Juicy harissa-honey chicken served over fluffy quinoa with homemade tzatziki, fresh Greek salad, and crumbled feta. A healthy, high-protein bowl ready in under an hour.
Prep Time 15 minutes
Cook Time 30 minutes
Total Time 45 minutes
Servings: 4 portions
Course: Dinner, Main Course
Cuisine: Greek, Mediterranean
Calories: 565

Ingredients
  

  • 1.5 cup full-fat Greek yogurt do not substitute low-fat
  • 1 cucumber, grated and squeezed completely dry for tzatziki — wring out in a kitchen towel twice if needed
  • 1.5 tbsp lemon juice
  • 2 tbsp olive oil for tzatziki
  • 3 garlic cloves, minced or grated
  • 1.5 tbsp fresh dill, finely chopped dried works in a pinch
  • 2 tsp salt for tzatziki
  • 0.5 tsp black pepper for tzatziki
  • 1.33 cup quinoa, rinsed rinse twice under cold water
  • 2 lbs boneless skinless chicken thighs or breasts cut into 1-inch pieces; thighs recommended
  • 2 tbsp harissa paste smoky Tunisian-style preferred; taste for heat level
  • 2.5 tbsp honey
  • 1 tsp salt for chicken
  • 0.5 tsp black pepper for chicken
  • 2 tbsp olive oil for cooking chicken
  • 1 cup cherry tomatoes, halved or quartered
  • 1 cucumber, diced into 1/2-inch pieces for salad
  • 0.33 cup red onion, thinly sliced
  • 1 tbsp red wine vinegar
  • 12 fresh mint leaves, chopped optional garnish
  • 0.33 cup feta cheese, crumbled optional garnish

Equipment

  • Large skillet or cast-iron pan
  • Medium saucepan with lid
  • Mixing bowls
  • Box grater or microplane
  • Instant read meat thermometer
  • Clean kitchen towel for squeezing cucumber

Method
 

  1. Make the tzatziki: Grate one cucumber and wring it out completely in a clean kitchen towel — do this twice if needed to remove all moisture.
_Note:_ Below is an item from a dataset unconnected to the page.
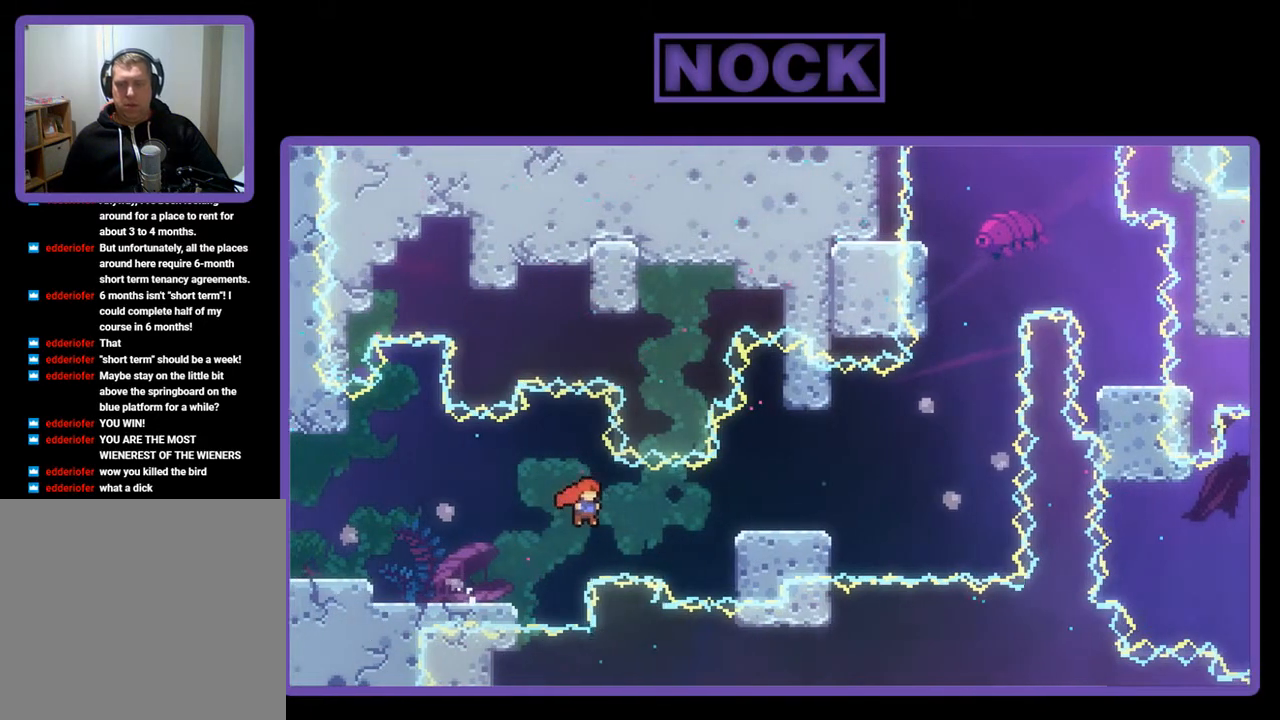
{"buttons": ["R2"], "left_stick": "center", "events": [[33, "CIRCLE", "down"], [433, "DPAD_RIGHT", "up"], [467, "CIRCLE", "up"]]}
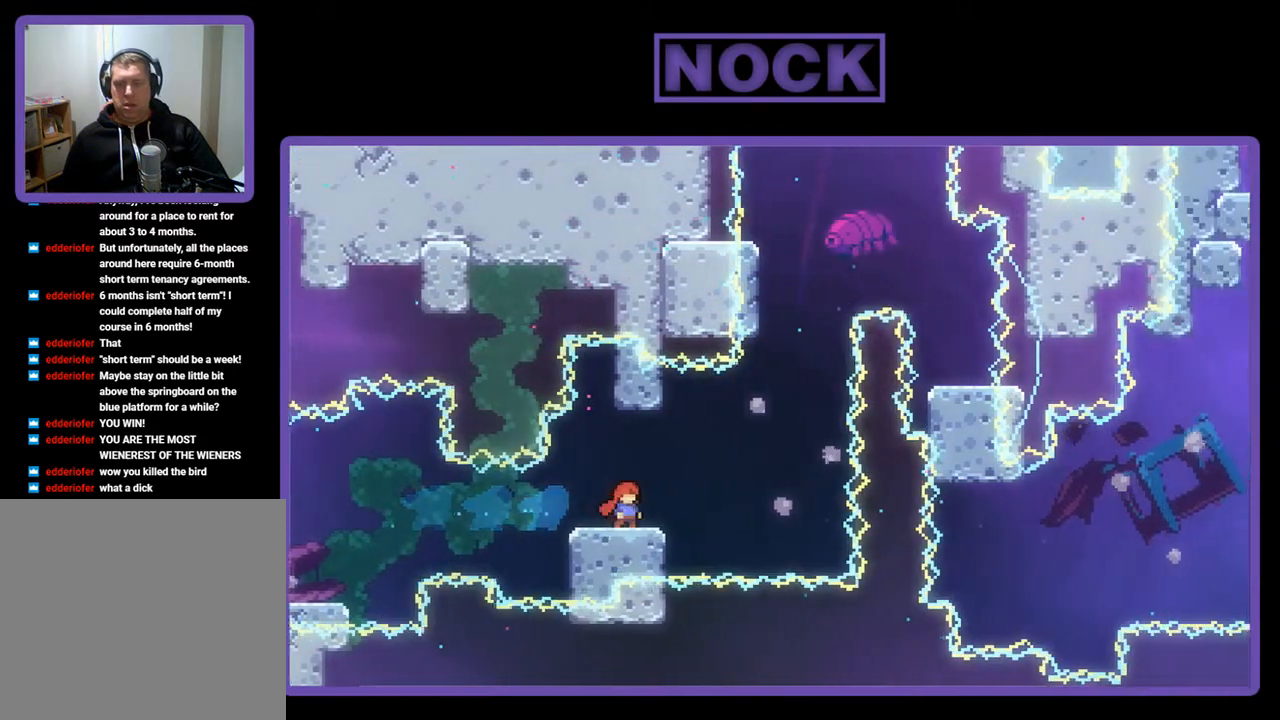
{"buttons": ["CROSS", "R2", "DPAD_RIGHT"], "left_stick": "center", "events": [[267, "DPAD_RIGHT", "down"], [400, "CROSS", "down"]]}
Combine with Greek yogurt, lemon juice, minced garlic, fresh dill, salt, and black pepper. Stir well and refrigerate until serving.
  2. Make the Greek salad: Toss cherry tomatoes, diced cucumber, and red onion with red wine vinegar and a pinch of salt. Leave on the counter to marinate while you cook the remaining components.
  3. Cook the quinoa: Combine rinsed quinoa with 2 1/2 cups water and a pinch of salt in a medium saucepan. Bring to a boil, reduce to a low simmer, cover, and cook for 20 minutes without stirring or lifting the lid. Remove from heat and steam covered for 5 more minutes. Fluff with a fork.
  4. Marinate the chicken: Toss chicken pieces with harissa paste, honey, salt, and black pepper until fully coated. Let sit for at least 5 minutes at room temperature.
  5. Cook the chicken: Heat olive oil in a large skillet over medium-high heat until shimmering. Add chicken in a single layer without crowding — cook in two batches if needed. Cook for 7 to 9 minutes, stirring occasionally, until golden brown and cooked to an internal temperature of 165 F. Overcrowding the pan causes steaming instead of searing and you will lose the caramelized crust.
  6. Assemble the bowls: Divide quinoa evenly among 4 bowls. Top each with harissa chicken and a generous portion of Greek salad. Spoon tzatziki over the top or serve on the side.
  7. Garnish and serve: Finish each bowl with chopped fresh mint and crumbled feta. Drizzle with a little extra olive oil if desired. Serve immediately while the chicken and quinoa are still warm.

Notes

Tzatziki tastes even better made the night before — the garlic and dill deepen significantly. Always squeeze grated cucumber completely dry or the sauce will be watery. Do not stir quinoa during cooking or it turns gummy. Cook chicken to 165 F and never overcrowd the pan or you lose the golden caramelized crust. Store each component separately in airtight containers for up to 4 days. Freeze cooked chicken for up to 3 months. Quinoa also freezes well in individual portions. Tzatziki and Greek salad should be made fresh and not frozen.